## Directives:
- a) Decide whether each statement agrees with the adoption passage. Answer yes or no and quote the exact words from the passage that settle it.
(i) The couple's drive to the airport was about four hours long.
(ii) The couple packed formula in the diaper bag.
(iii) The Korean woman walked away without saying anything to the baby.
- b) Pick up the adoption passage after its last sentence and carry it forward.

Holt’s director of post adoption services and adult adoptee Steve Kalb shares how the birth of his daughter helped create a new sense of identity.
It’s 1 AM, May 5th, 1978. A young couple sets forth from their small farm in Iowa to make a 4-hour drive to the Minneapolis-St. Paul International Airport. This is the day they’ll finally hold their baby boy. Unsure of his tastes, they packed the diaper bag with a bottle of water and a baggie of Cheerios. Surely his little stomach will be able to handle such benign snacks. Nervous, anxious, and probably a little scared, they sit at the gate, wondering if each incoming airplane holds their precious cargo. They’re not alone. There are other couples, too, just like them, waiting in suspense to meet their baby. As the announcement is heard over the airport intercom, a woman gathers the parents-to-be and prepares them for what’s about to happen next. Slowly, passengers start trickling out of the jet way while the eager group shifts from side to side in hopes of catching an early glimpse of their baby. At last, a middle-aged Korean woman holding a tiny baby boy is directed to the young couple. As she approaches, the young couple’s gaze focuses like a laser on the little boy she carries. It feels like they’re the only people in the airport. The surroundings fade away, time seems to slow, and the hectic sounds of Terminal A go quiet as the woman approaches. Suddenly, as if awakened from a dream, the ambient sounds return as the Korean woman gently hands the baby to his new mother. The Korean woman softly assures the baby in his native tongue, then peacefully pats his head and walks away. Mom is crying now, overwhelmed with emotion as she rhythmically sways back and forth comforting her new child, while Dad stands beside her gazing at his new son.

## Information provided:

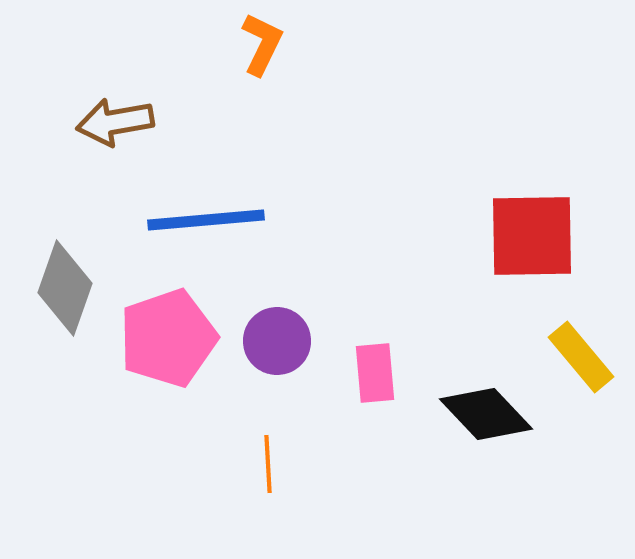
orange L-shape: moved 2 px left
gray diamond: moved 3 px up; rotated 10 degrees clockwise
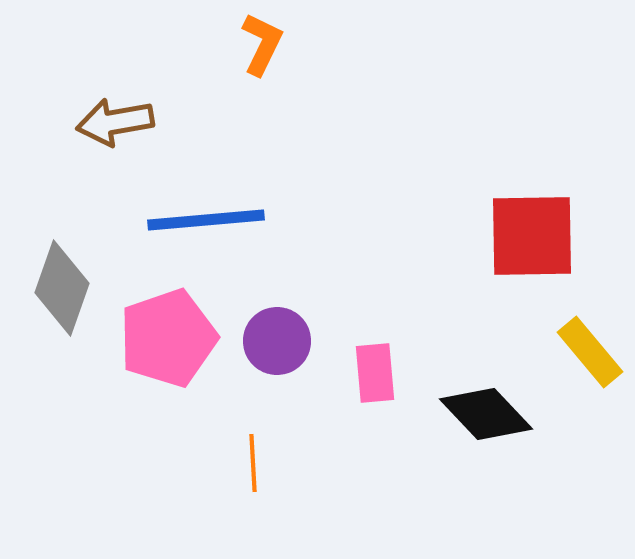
gray diamond: moved 3 px left
yellow rectangle: moved 9 px right, 5 px up
orange line: moved 15 px left, 1 px up
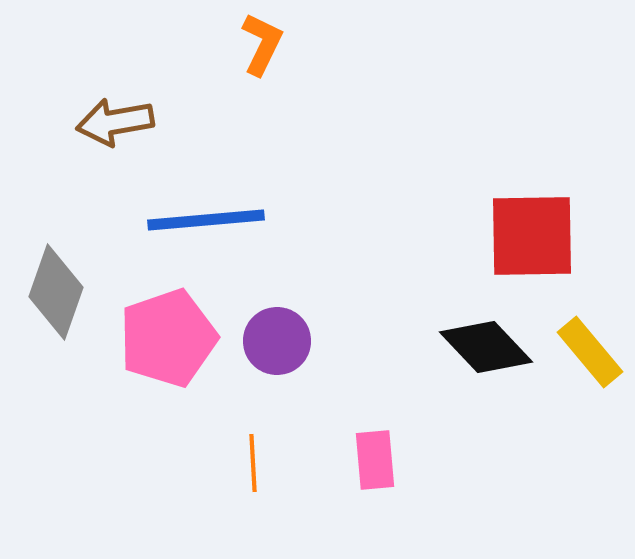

## Exercise responses:
- a)
(i) Yes: "make a 4-hour drive to the Minneapolis-St. Paul International Airport"
(ii) No: "they packed the diaper bag with a bottle of water and a baggie of Cheerios"
(iii) No: "The Korean woman softly assures the baby in his native tongue"

- b)
This is the story, more or less, I was often told before bedtime when I was a child. Regardless of how many times I heard it before, I was always excited to hear it again. They told me I didn’t cry until we were close to home some 4 hours later. I just sat there with a stoic expression, probably in shock, wondering who these people were, why everyone was speaking a different language, and where they got those delicious “o” shaped snacks. I was Mom and Dad’s first child, but they were not my first parents. If you count the middle-aged Korean woman who escorted me from Seoul, I was in the loving arms of 4 sets of caregivers before hunkering down in Iowa, all before I was 16 months old.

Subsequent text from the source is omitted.